- What the task asks:
List each row below that contains the word "shift".

- Material to process:

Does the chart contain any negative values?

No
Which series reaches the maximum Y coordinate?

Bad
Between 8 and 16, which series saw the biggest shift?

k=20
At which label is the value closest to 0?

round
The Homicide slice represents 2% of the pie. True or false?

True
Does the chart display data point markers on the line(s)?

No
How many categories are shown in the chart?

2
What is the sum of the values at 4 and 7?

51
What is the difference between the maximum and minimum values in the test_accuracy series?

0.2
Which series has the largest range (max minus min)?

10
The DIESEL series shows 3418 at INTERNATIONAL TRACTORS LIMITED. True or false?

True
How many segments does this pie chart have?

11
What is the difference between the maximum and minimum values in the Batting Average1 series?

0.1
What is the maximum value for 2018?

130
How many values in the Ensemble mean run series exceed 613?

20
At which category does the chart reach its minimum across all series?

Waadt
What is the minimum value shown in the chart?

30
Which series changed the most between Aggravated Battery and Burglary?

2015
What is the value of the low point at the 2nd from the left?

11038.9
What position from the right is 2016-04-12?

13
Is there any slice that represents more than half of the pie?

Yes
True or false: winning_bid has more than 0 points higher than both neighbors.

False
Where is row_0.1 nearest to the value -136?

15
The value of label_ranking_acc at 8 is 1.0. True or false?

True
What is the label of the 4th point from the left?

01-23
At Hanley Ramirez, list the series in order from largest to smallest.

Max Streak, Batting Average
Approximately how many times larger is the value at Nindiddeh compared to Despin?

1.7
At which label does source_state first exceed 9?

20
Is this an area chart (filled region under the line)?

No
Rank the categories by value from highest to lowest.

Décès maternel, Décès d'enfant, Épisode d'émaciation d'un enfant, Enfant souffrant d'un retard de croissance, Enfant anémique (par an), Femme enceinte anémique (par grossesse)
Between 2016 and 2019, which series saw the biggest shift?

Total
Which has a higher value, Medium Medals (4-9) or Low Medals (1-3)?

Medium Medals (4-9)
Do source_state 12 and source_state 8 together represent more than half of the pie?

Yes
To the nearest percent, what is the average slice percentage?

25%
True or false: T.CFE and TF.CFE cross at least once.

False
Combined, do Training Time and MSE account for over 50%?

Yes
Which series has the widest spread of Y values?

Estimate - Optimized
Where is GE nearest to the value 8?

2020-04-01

- Finished task:
Between 8 and 16, which series saw the biggest shift?
Between 2016 and 2019, which series saw the biggest shift?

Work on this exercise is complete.